“It Takes a Pack” sponsored by Wylie ISD
Recently, Wylie High asked its students to anonymously answer three questions: If you could tell your parents something you have done or that you have experienced without repercussions, what would it be? What is something you wish your parents knew? What is something you have dealt with, experienced or are experiencing that you could never tell your parents? Thursday night (2/1) parents can take a crucial look into what their child is up against as a teenager in these modern times and access support on the spot.
Watch the video, created by Wylie Bulldog Productions — this reenactment by Wylie students of issues anonymously submitted by their peers is a stark reality of what students face daily, many of which we as adults didn’t face at this age or are just unaware of. “It Takes a Pack”– Wylie High School (youtube.com)
The “It Takes a Pack” event, sponsored by Wylie ISD, will take place from 5:30-8:30 p.m. and is open to parents of students in grades 6-12. Childcare for younger siblings will be provided so parents can freely concentrate on topics such as mental health, dating violence, fentanyl and drug awareness, human trafficking, and social media awareness – subjects that ANY teenager can be impacted by directly or indirectly said principal for Wylie High School Reagan Berry.

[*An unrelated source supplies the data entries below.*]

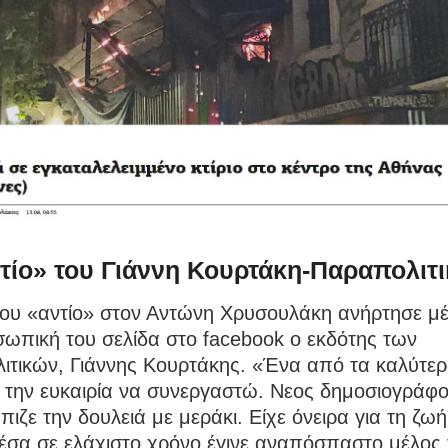
τίο» του Γιάννη Κουρτάκη-Παραπολιτι
 του «αντίο» στον Αντώνη Χρυσουλάκη ανήρτησε μ
ωπική του σελίδα στο facebook ο εκδότης των
ιτικών, Γιάννης Κουρτάκης. «Ένα από τα καλύτερ
α την ευκαιρία να συνεργαστώ. Νεος δημοσιογράφ
πιζε την δουλειά με μεράκι. Είχε όνειρα για τη ζωή
έσα σε ελάχιστο χρόνο έγινε αναπόσπαστο μέλος 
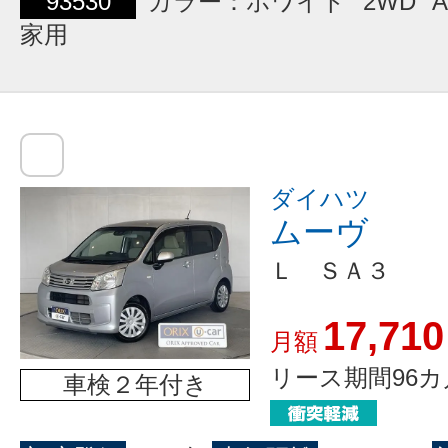
93530
カラー：ホワイト
2WD
A
家用
ダイハツ
ムーヴ
Ｌ ＳＡ３
17,710
月額
リース期間96カ
車検２年付き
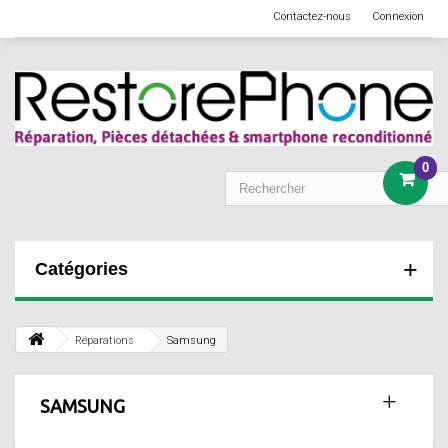
Contactez-nous
Connexion
0
Catégories
Réparations
Samsung
SAMSUNG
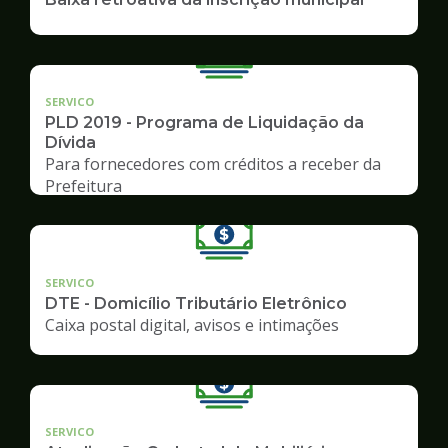
SERVICO
PLD 2019 - Programa de Liquidação da
Dívida
Para fornecedores com créditos a receber da
Prefeitura
SERVICO
DTE - Domicílio Tributário Eletrônico
Caixa postal digital, avisos e intimações
SERVICO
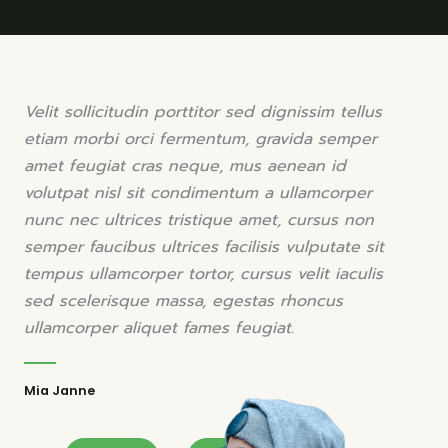
Velit sollicitudin porttitor sed dignissim tellus
etiam morbi orci fermentum, gravida semper
amet feugiat cras neque, mus aenean id
volutpat nisl sit condimentum a ullamcorper
nunc nec ultrices tristique amet, cursus non
semper faucibus ultrices facilisis vulputate sit
tempus ullamcorper tortor, cursus velit iaculis
sed scelerisque massa, egestas rhoncus
ullamcorper aliquet fames feugiat.
Mia Janne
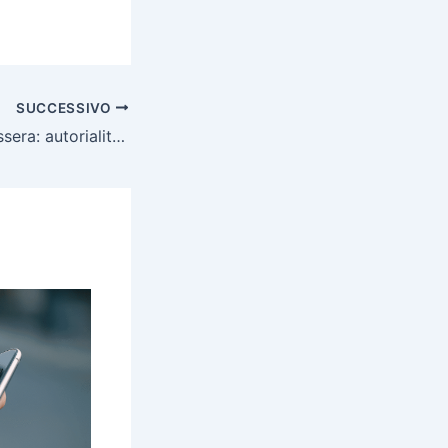
SUCCESSIVO
Scrivere senza tessera: autorialità indipendente e articolo 21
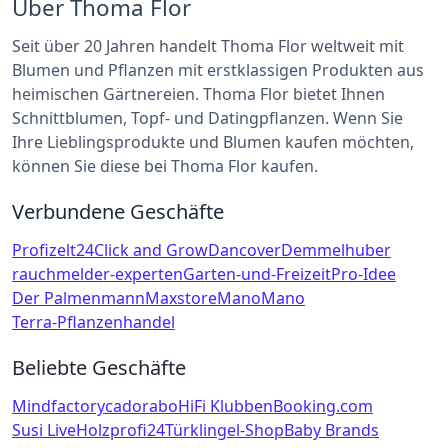
Über Thoma Flor
Seit über 20 Jahren handelt Thoma Flor weltweit mit
Blumen und Pflanzen mit erstklassigen Produkten aus
heimischen Gärtnereien. Thoma Flor bietet Ihnen
Schnittblumen, Topf- und Datingpflanzen. Wenn Sie
Ihre Lieblingsprodukte und Blumen kaufen möchten,
können Sie diese bei Thoma Flor kaufen.
Verbundene Geschäfte
Profizelt24
Click and Grow
Dancover
Demmelhuber
rauchmelder-experten
Garten-und-Freizeit
Pro-Idee
Der Palmenmann
Maxstore
ManoMano
Terra-Pflanzenhandel
Beliebte Geschäfte
Mindfactory
cadorabo
HiFi Klubben
Booking.com
Susi Live
Holzprofi24
Türklingel-Shop
Baby Brands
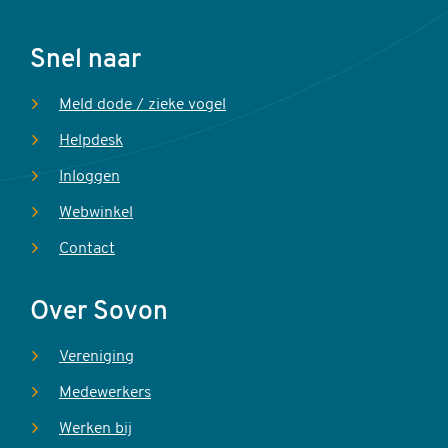
Voet
Snel naar
Meld dode / zieke vogel
Helpdesk
Inloggen
Webwinkel
Contact
Over Sovon
Vereniging
Medewerkers
Werken bij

“The unfortunate situations that walk through our halls do not discriminate and can reach any one of our students regardless of class, race, friend group, or gender,” says Berry. “We’re so grateful that many of our students have not been affected, but for even one to be impacted is too many. Adults in our students’ lives should be educated, aware, vigilant, and willing to work together for our kids.”
This event has been created just for that purpose. Parents will be given access to the professionals and resources they need, but don’t always have on-hand, to be prepared for the difficult challenges teens face today. “We have partnered with Abilene Police Department, the Child Advocacy Center, Mentors Care, Betty Hardwick, Noah Project, Serenity House, and other local non-profits,” says Berry.